[WORK TASK] Please rewrite the data from its start through the line containing "деталі для Монтажні елементи", substituting "arche florale" for "arche fleurie" and leaving everything else unchanged.

Records from a data source:
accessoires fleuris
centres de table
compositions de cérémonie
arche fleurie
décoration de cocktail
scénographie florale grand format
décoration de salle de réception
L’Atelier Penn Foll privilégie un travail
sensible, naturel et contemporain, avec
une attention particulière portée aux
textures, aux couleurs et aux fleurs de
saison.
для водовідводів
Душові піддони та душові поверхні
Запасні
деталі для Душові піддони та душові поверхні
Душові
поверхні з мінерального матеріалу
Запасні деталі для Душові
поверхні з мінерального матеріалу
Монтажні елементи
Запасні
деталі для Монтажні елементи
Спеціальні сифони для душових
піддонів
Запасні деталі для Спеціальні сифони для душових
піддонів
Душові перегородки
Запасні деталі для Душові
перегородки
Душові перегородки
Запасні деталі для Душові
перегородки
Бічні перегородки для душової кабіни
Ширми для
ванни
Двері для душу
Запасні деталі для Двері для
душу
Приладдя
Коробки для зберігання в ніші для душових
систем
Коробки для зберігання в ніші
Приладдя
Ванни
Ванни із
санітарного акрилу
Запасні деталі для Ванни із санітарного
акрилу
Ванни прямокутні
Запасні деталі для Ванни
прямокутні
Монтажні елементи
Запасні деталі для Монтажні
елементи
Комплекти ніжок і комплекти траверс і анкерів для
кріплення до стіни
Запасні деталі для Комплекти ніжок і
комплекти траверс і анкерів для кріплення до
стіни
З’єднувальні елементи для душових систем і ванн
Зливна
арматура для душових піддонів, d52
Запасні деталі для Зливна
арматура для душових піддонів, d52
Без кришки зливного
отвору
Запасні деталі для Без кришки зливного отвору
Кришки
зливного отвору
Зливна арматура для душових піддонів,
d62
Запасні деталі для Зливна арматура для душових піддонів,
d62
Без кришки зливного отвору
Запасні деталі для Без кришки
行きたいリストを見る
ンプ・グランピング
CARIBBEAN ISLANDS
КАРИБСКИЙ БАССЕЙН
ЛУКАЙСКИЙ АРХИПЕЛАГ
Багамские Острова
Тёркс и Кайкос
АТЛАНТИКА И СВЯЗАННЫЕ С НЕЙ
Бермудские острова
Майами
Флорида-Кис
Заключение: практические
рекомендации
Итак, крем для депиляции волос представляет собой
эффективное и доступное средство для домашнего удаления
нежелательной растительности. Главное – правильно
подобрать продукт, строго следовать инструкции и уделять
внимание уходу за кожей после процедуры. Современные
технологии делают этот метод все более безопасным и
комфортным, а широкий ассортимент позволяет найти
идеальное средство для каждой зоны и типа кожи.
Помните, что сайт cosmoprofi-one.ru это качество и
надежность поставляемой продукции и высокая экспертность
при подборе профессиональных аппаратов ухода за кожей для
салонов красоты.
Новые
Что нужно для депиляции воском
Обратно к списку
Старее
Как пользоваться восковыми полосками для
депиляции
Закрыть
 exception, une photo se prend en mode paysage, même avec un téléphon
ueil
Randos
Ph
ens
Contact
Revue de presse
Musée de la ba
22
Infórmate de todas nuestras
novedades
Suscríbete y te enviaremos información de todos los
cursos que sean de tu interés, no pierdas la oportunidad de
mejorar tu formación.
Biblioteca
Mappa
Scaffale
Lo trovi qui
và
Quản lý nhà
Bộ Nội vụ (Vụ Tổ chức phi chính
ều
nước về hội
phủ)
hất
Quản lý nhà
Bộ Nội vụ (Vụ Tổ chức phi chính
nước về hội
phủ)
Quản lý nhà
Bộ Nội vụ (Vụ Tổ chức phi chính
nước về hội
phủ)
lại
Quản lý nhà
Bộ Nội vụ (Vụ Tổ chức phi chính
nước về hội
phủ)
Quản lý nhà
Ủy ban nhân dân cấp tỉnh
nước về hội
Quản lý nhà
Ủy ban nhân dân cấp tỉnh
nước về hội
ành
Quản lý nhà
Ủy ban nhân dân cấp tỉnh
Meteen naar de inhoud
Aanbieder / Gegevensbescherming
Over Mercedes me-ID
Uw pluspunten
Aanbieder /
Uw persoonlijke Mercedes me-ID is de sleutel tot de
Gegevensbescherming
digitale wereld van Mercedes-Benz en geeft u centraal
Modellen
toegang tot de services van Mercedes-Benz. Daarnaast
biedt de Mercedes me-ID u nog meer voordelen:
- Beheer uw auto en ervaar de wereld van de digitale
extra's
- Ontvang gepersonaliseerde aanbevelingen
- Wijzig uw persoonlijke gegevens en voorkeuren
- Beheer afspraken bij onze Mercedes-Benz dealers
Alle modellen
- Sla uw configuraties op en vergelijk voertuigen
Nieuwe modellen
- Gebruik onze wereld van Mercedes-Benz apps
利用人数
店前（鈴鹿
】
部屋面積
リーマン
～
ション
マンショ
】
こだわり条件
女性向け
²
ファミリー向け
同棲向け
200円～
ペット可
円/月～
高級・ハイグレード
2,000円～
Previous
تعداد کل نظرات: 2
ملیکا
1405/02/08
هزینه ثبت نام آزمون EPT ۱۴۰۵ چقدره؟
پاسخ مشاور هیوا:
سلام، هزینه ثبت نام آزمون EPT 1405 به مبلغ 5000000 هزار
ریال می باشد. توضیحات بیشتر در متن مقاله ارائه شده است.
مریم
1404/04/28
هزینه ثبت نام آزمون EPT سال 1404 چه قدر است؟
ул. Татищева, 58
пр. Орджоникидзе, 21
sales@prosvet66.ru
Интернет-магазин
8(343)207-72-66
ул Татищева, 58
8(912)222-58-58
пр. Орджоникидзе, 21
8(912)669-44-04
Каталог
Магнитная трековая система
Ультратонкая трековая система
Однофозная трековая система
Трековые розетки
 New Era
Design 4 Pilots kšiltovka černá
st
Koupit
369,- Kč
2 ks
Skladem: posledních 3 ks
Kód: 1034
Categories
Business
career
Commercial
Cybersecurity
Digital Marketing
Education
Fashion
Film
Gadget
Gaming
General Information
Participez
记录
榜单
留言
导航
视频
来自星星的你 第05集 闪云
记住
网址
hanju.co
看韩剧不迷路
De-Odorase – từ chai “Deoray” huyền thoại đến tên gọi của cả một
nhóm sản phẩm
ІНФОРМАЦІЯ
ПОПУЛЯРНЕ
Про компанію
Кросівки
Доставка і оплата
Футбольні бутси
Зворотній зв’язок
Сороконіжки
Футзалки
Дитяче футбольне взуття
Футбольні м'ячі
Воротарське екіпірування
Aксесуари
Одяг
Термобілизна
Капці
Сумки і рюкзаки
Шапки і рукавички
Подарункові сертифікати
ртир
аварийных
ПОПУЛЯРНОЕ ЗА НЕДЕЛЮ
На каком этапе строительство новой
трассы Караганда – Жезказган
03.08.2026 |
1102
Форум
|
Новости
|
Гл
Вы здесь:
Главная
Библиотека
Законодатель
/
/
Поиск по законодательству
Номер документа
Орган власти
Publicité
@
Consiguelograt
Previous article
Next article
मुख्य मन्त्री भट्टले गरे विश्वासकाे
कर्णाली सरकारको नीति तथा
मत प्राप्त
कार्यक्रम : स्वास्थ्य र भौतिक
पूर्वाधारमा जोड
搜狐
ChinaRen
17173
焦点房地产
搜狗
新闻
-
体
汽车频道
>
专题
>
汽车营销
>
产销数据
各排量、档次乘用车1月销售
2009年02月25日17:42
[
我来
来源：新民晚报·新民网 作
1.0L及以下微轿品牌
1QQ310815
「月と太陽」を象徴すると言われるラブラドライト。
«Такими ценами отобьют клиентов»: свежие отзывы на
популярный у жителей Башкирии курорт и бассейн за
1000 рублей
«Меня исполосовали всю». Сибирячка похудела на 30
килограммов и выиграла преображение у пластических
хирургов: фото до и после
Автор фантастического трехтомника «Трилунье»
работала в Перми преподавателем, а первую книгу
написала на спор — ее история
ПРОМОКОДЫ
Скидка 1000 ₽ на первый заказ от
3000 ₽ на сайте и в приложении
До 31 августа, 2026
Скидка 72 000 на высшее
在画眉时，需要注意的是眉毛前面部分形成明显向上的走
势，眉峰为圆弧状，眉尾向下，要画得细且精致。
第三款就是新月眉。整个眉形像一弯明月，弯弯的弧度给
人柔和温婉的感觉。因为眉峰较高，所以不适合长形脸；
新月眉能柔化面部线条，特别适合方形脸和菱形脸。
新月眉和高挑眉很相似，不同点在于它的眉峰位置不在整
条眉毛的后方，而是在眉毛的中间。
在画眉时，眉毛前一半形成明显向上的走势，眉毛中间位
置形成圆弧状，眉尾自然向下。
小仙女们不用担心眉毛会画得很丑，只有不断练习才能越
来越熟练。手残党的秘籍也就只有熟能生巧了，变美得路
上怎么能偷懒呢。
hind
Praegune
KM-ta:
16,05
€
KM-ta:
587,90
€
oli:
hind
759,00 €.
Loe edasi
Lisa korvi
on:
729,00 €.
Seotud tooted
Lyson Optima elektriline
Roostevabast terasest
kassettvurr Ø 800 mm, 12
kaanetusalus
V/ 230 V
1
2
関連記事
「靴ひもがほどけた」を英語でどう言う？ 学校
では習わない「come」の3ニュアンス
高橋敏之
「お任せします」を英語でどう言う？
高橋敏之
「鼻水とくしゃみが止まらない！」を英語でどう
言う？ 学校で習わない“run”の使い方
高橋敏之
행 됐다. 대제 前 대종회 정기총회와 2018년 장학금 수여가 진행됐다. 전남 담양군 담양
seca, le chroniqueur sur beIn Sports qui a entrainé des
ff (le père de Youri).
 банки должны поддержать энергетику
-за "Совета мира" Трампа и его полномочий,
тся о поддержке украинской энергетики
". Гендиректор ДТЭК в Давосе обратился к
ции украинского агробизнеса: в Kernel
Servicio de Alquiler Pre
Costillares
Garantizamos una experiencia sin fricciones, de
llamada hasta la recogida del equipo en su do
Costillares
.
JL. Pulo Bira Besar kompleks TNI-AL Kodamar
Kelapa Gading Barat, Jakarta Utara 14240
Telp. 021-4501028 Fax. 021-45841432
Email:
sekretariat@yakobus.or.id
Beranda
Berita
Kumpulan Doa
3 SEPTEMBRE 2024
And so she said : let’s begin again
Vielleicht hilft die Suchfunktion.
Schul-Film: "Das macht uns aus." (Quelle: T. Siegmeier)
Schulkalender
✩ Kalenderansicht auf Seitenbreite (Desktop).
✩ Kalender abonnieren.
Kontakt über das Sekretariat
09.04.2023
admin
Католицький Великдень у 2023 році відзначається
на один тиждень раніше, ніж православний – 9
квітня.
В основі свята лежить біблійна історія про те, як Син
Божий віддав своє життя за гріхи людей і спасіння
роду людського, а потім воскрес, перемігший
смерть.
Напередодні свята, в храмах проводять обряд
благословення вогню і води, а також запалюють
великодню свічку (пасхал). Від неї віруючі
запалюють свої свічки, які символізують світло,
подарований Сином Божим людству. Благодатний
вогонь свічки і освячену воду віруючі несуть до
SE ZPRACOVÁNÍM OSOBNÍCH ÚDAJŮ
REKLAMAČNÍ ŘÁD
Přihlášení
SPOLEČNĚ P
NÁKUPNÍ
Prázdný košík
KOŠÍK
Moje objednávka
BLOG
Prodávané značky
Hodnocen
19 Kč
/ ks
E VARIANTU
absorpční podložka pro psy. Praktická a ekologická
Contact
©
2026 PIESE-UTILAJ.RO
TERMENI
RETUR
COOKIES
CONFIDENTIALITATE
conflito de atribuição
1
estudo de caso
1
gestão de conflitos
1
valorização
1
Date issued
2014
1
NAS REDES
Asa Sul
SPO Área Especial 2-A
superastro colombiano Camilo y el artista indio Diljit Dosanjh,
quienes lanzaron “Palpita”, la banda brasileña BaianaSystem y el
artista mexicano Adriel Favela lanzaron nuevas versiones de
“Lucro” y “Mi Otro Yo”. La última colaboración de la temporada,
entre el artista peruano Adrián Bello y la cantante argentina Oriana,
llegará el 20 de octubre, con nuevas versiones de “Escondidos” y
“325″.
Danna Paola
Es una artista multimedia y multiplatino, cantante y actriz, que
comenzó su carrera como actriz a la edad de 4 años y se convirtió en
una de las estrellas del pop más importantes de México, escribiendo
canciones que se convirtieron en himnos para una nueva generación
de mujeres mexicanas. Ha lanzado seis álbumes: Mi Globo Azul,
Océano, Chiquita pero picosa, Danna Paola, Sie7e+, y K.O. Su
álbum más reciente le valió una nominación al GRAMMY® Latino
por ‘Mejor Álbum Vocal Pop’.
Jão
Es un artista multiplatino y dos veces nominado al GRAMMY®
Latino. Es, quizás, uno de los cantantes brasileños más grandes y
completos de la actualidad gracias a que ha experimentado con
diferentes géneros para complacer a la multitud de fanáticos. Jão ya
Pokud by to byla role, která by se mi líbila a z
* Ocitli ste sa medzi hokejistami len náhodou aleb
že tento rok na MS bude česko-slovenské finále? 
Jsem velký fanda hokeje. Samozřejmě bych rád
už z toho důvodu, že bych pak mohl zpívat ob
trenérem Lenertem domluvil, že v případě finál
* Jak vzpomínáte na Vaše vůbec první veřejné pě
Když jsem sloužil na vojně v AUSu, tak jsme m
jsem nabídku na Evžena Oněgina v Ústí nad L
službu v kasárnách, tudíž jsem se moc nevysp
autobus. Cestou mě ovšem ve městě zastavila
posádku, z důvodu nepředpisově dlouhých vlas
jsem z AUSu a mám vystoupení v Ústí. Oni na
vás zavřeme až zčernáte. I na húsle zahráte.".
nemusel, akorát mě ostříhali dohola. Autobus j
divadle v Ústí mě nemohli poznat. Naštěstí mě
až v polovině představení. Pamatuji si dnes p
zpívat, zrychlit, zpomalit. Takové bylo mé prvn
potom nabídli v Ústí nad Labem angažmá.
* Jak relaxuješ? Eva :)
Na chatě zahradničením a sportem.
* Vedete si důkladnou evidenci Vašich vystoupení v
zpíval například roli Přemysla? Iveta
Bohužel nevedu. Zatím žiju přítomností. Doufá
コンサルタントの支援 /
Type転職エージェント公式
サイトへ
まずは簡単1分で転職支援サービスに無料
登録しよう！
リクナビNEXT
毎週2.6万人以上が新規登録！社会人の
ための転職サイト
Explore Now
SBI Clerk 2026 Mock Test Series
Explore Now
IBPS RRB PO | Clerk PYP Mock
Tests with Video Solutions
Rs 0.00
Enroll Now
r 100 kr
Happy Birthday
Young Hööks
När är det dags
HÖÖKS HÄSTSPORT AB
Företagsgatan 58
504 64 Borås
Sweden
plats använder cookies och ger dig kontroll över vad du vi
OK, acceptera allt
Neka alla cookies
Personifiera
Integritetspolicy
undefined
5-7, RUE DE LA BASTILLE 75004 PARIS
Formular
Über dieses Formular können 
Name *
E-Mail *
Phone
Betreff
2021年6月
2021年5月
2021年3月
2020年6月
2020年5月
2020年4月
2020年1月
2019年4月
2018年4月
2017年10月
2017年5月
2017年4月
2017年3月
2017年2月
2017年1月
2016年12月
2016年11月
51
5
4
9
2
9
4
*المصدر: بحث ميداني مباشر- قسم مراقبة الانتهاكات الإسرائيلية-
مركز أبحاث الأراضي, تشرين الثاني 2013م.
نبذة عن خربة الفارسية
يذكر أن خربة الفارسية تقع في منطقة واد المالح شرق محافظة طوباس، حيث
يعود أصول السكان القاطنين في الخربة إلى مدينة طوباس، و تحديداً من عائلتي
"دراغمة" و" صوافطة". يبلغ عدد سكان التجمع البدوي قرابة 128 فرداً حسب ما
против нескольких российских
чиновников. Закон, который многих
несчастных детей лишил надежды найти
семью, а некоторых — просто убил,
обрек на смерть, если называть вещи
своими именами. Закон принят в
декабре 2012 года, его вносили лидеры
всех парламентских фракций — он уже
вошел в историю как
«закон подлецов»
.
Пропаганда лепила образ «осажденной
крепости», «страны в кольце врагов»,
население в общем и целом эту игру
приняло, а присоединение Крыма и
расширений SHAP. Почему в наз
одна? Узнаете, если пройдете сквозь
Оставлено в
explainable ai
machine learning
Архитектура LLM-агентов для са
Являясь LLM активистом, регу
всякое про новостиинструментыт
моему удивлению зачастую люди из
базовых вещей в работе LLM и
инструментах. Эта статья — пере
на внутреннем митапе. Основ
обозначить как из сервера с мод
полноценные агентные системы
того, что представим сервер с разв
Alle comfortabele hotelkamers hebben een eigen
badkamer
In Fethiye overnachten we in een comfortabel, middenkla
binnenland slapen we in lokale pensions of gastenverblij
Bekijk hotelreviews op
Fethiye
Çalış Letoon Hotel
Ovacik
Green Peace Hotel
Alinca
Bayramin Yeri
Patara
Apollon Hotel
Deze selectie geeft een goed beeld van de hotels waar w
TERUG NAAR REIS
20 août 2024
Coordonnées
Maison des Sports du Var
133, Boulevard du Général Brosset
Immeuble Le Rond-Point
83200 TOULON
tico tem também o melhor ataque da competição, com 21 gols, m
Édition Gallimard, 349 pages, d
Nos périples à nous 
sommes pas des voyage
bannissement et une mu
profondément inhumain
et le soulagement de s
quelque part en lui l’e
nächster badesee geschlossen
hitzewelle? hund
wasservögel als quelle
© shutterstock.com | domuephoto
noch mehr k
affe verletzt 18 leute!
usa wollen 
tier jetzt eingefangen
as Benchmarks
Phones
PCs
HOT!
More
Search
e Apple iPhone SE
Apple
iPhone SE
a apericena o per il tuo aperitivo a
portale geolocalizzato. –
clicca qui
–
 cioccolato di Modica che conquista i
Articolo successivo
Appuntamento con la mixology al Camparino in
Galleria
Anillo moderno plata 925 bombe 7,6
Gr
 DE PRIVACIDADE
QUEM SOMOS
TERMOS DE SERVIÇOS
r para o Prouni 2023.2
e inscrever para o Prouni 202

[ANSWER SPACE]
accessoires fleuris
centres de table
compositions de cérémonie
arche florale
décoration de cocktail
scénographie florale grand format
décoration de salle de réception
L’Atelier Penn Foll privilégie un travail
sensible, naturel et contemporain, avec
une attention particulière portée aux
textures, aux couleurs et aux fleurs de
saison.
для водовідводів
Душові піддони та душові поверхні
Запасні
деталі для Душові піддони та душові поверхні
Душові
поверхні з мінерального матеріалу
Запасні деталі для Душові
поверхні з мінерального матеріалу
Монтажні елементи
Запасні
деталі для Монтажні елементи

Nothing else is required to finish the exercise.